Specifically, Julie and Graham interract by playing a game called You Think It, I’ll Say It, which is a fancy word for gossip, or maybe just being a shit. Julie and Graham stand off to the side at various functions, point at the other people in attendance, and say awful things about them, negative speculations. Julie and Graham seem to have the same instincts, both skeptical of bullshit and cruel in their assessments. Maybe we all do this—with our own spouses, in private—but Julie takes special pleasure in it (we later find out her husband, Keith, refused to play this game years ago).
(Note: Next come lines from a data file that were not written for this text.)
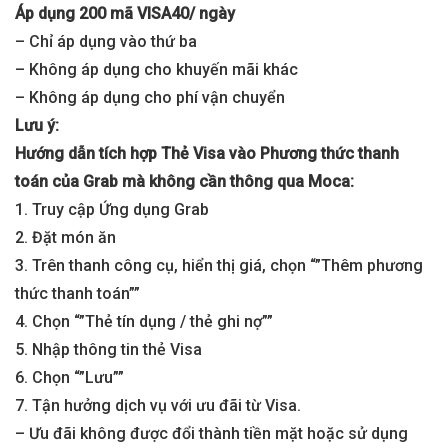
Áp dụng 200 mã VISA40/ ngày
– Chỉ áp dụng vào thứ ba
– Không áp dụng cho khuyến mãi khác
– Không áp dụng cho phí vận chuyển
Lưu ý:
Hướng dẫn tích hợp Thẻ Visa vào Phương thức thanh
toán của Grab mà không cần thông qua Moca:
1. Truy cập Ứng dụng Grab
2. Đặt món ăn
3. Trên thanh công cụ, hiển thị giá, chọn “”Thêm phương
thức thanh toán””
4. Chọn “”Thẻ tín dụng / thẻ ghi nợ””
5. Nhập thông tin thẻ Visa
6. Chọn “”Lưu””
7. Tận hưởng dịch vụ với ưu đãi từ Visa.
– Ưu đãi không được đổi thành tiền mặt hoặc sử dụng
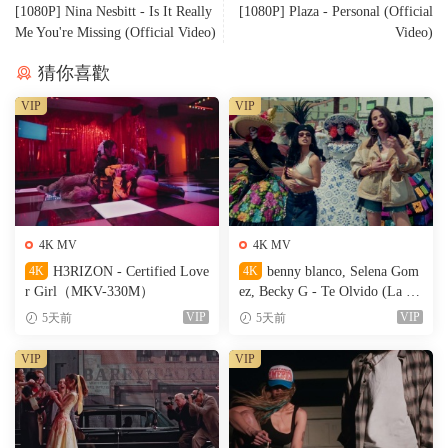
[1080P] Nina Nesbitt - Is It Really
[1080P] Plaza - Personal (Official
Me You're Missing (Official Video)
Video)
猜你喜歡
VIP
VIP
4K MV
4K MV
4K
H3RIZON - Certified Love
4K
benny blanco, Selena Gom
r Girl（MKV-330M）
ez, Becky G - Te Olvido (La L
a)（MKV-327M）
VIP
VIP
5天前
5天前
VIP
VIP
She starts to look forward to seeing Graham again, to play the game, but really, she’s decided she’s going to have an affair with him.

News soon comes down the wire that Graham and his wife are divorcing. If Julie couldn’t stop thinking about Graham before, she’s totally ga-ga for him now, Graham part schoolgirl crush, part obsession. She looks forward to making a move—she waits until after Christmas, not wanting this deception during the holidays. Come Janury, she emails Graham for a lunch. This lunch conveniently happens at a hotel, and Julie dreams of Graham accepting her proposal, accepting her, and whisking her upstairs for an afternoon of passion.

I’m tempted to reveal how that luncheon went, exactly what happens when Julie makes her indecent proposal, but won’t. There’s a lot of story after that point, too, but I’m still going to leave this one where it’s at, let you read it and find out what happens for yourself.

The women in Curtis Sittenfeld’s You Think It, I’ll Say It navigate through some peculiar and tense situations, not always making the best of choices, not always getting the result they’re hoping for. All of this is the ministration of a master storyteller, one who knows that peculiar + bad decision =  a pretty damn good tale, each and every time. My time with this book was as well spent a time as I can imagine—check it out if you haven’t.